## BEGIN DOCUMENT SEGMENT

# Bullet for .243



## mburgess (Aug 11, 2003)

What is a good bullet for a .243 for coyote hunting? Recently bought a .243 Weatherby Vanguard and I'm thinking about taking up predator hunting this winter. What is a good frangible bullet that is easy on the fur? I'm guessing this is what I want. I can't see why a mushrooming bullet would be of benefit. Clue me in a little. I'm not a reloader.


----------



## Kelly Hannan (Jan 9, 2007)

85 gr Sierra Varminter, I have been using them for many years

my experience is the 243 likes a little heavier bullet, I tried the 58's didn't like the knock down power


----------



## xdeano (Jan 14, 2005)

I'd agree, The 85g Sierra varminter soft point, or 85g HP, 87g SMK or the 87g Vmax. They all work well and shoot well. The little guys will work, but are really meant for prairie dog type work. You can use 100g soft points, they work very well also, very minimal damage.

If you're buying ammo by the box then I'd go with either the 85g varminter or 100g softpoints. If you start reloading the 87g SMK or Vmax do a great job.

xdeano


----------



## Fallguy (Jan 23, 2004)

I wouldn't even bother with the 243...especially a cheapo gun like the Vanguard. I would put it up for sale for a low price to make sure someone buys it. Start with the moderators here maybe they will take it off your hands!

:lol:

No...good choice on rifle and caliber...I love the Vanguards and the 243. The advice given to you so far is good. Let us know how it goes...you will LOVE that gun!


----------



## duckp (Mar 13, 2008)

55 Nosler BTs.


----------



## mburgess (Aug 11, 2003)

How do these 55 grainers buck the wind, versus the 85 grainers? Will a guy notice a significant difference?


----------



## varmit b gone (Jan 31, 2008)

I've been running the 55 V maxs through my 6PPC and 243, they seem to work well.


----------



## xdeano (Jan 14, 2005)

## END DOCUMENT SEGMENT
## BEGIN MATERIAL SHOWN

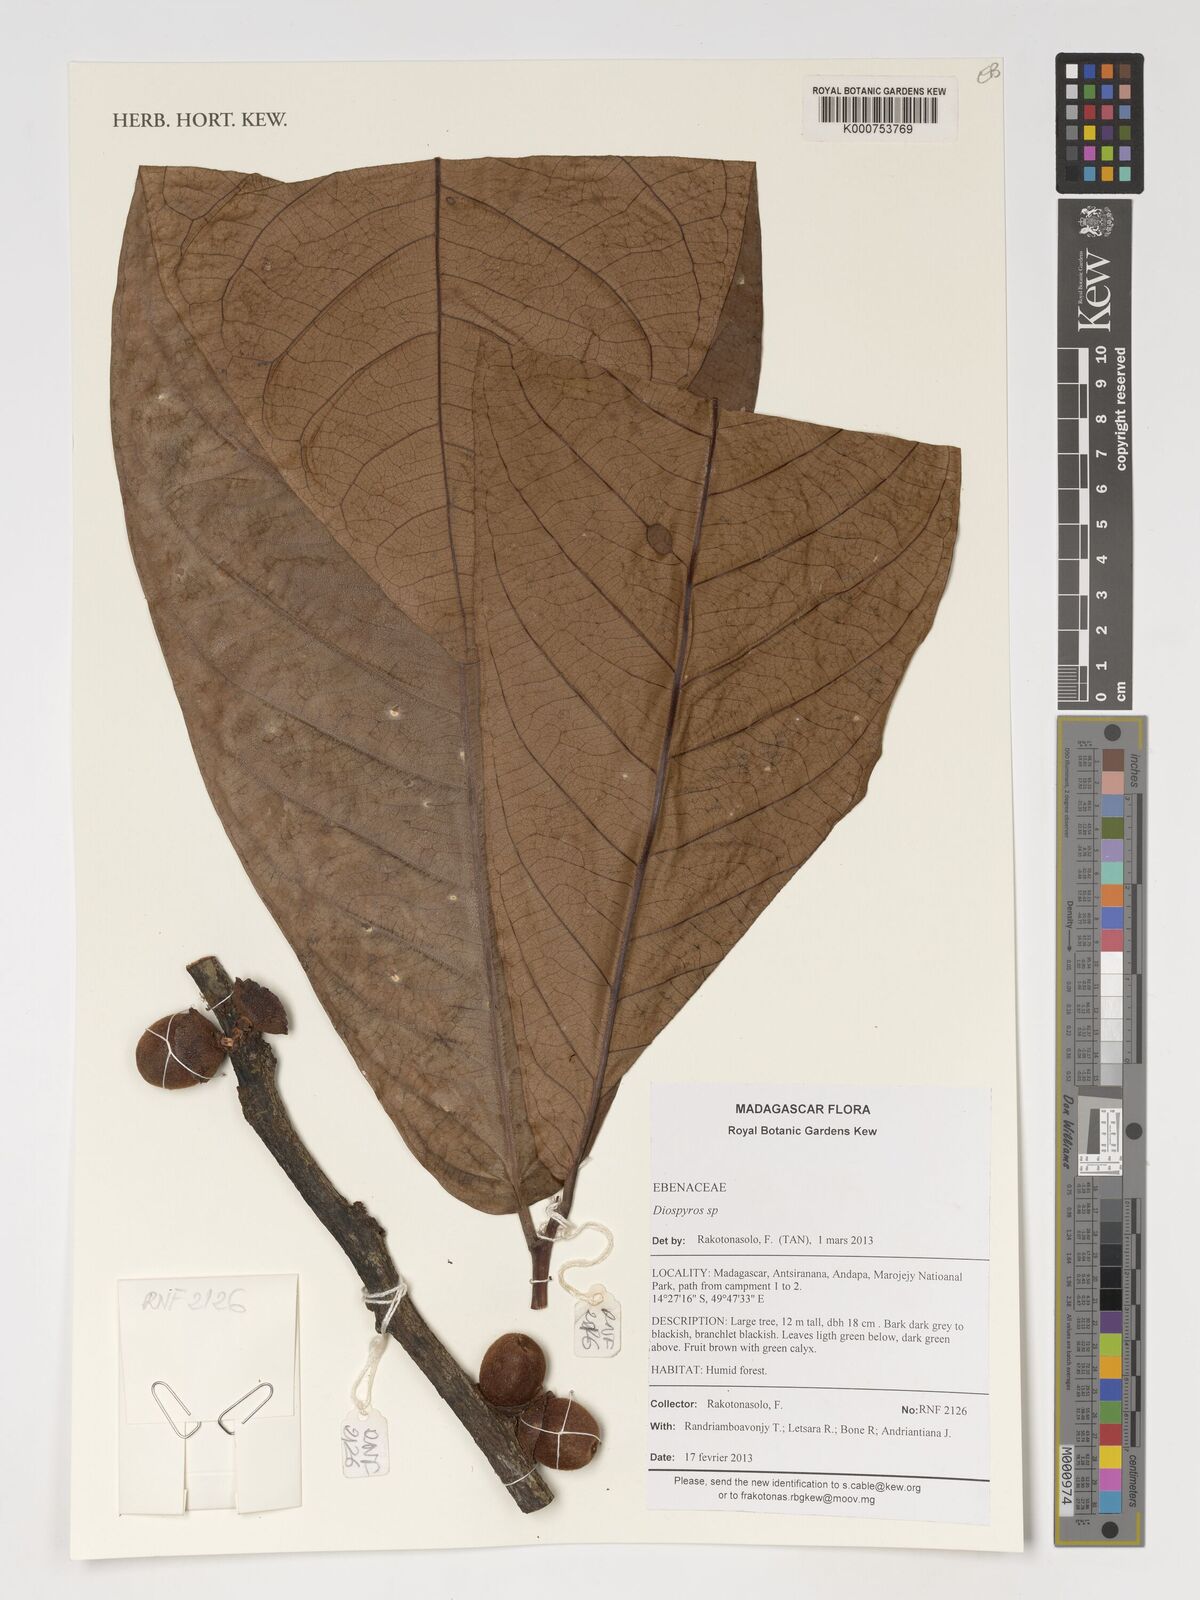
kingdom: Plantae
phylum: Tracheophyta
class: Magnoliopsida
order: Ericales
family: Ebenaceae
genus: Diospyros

## END MATERIAL SHOWN
## BEGIN MATERIAL SHOWN

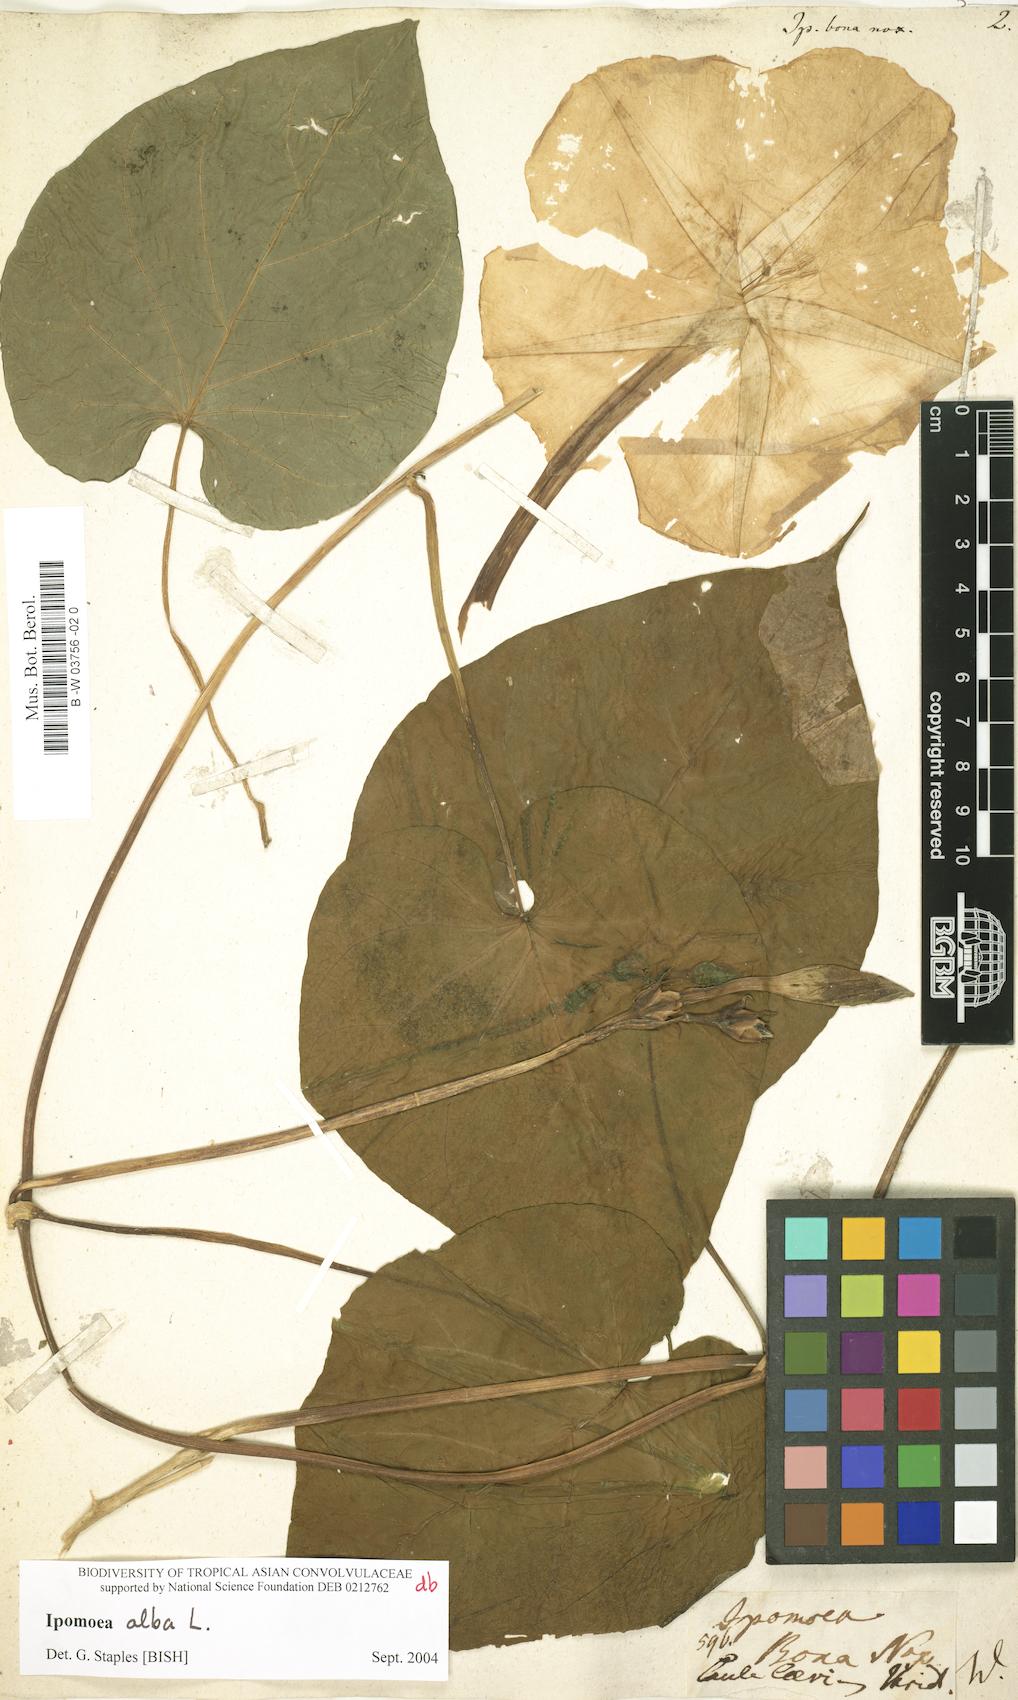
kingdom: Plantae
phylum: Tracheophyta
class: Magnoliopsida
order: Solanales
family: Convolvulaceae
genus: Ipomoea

## END MATERIAL SHOWN

**TASK SET**:
1) In the forum thread about bullets for the .243, which bullet does Kelly Hannan say he has used for many years?
2) Pick up the forum thread on .243 bullets at the point where it ends and keep it going.

**RESULTS OF THE EXERCISE**:
1) The 85 gr Sierra Varminter.

2)
mburgess,

To answer your wind question, you won't see much difference at short ranges but when you start pushing them out there you'll see a little more of a difference. I'd say inside of 200yds, nothing big. In side of 400yds you'll see a bit more wind on the 85g due to velocity. There will be less flight time for the 55g because it is traveling faster. In fact those little 55g bullets are great for say prairie dogs because you can run them to about ~4000fps if you push them a bit, the 85-90g bullets go about ~3200fps. For fur I'd tone the load down a bit so you won't have as much bullet splash, as the thin skinned vmax bullets tend to break up pretty quick. They also have a 87g Vmax and they work very well on coyotes. They anchor them on the spot. I tend to use the heavier bullets for coyotes. Take a look at this site if you looking for load data.

http://www.handloads.org/loaddata/d...er&Weight=All&type=Rifle&Order=Powder&Source=

If I didn't reload for 243 and just purchased ammo across the counter it would be the 85g SP.

10mph Wind Deflection in 100yd increments from 100 to 500yds on Factory loads.

Federal Prem. 85g Sierra Game King (3320fps, BC.282)
100-.90", 200-3.77", 300-8.87", 400-14.68", 500-27.35"

Fed Prem. 55g Nosler BT (3850fps, BC .276)
100-.77", 200-3.22", 300-7.59", 400-14.19", 500-23.44"

Vs Handloads:

90g Berger (3200fps, BC .410)
100-.64", 200-2.63", 300-6.41", 400-11.33", 500-18.43"
It's slower than factory but the bullet is more slippery. This show you how much of a difference BC changes performance.
These Bergers work to well on coyotes. 

I hope this helps. 
xdeano


----------



## JeffinPA (Feb 17, 2008)

Hey man. I've got two full boxes (100 bullets per box) of Moly Coated 58gr Hornady V-Max for sale. I converted my .243 to a deer gun for my boy, so I don't predator hunt with .243 anymore.

They are $23.44 per box plus shipping at Able Ammo:
http://www.ableammo.com/catalog/product ... s_id=93585

I'll ship them both (200 bullets) to you for $40 including priority mail shipping. I think you'll like them, and it would be an inexpensive experiment. I can take paypal, credit cards or USPS money orders. No additional fees for whatever payment method you choose.

In my opinion, heavier bullets are unnecessary except at extreme distances where your prairie wind might come into play, and even then you have the velocity/bullet drop/trajectory trade off to contend with.

Here's a pic of the bullets (sorry, the sierra's are already sold):









All the best,
Jeff
610-761-7354


----------



## Spanker (Jun 27, 2007)

Jeff,
If you haven't sold teh Vmax's yet, you have now.
Jonathan


----------



## JeffinPA (Feb 17, 2008)

Roger that, Mr. Spanker sir!

*hehehe, that was fun to type*

Shoot over payment via paypal to jeff at uniquewoodworld dot com and I'll get them boxed up and shipped today.

Call me with questions,
Jeff
610 761 7354


----------



## Spanker (Jun 27, 2007)

Thanks Jeff!
Payment in route.


----------



## LeviM (Dec 3, 2006)

I have 3 to 5 boxes of factory Hornady 58 grain moly Vmax. Just shoot me a pm if you or anyone else is intrested. i will sell cheap


----------



## JeffinPA (Feb 17, 2008)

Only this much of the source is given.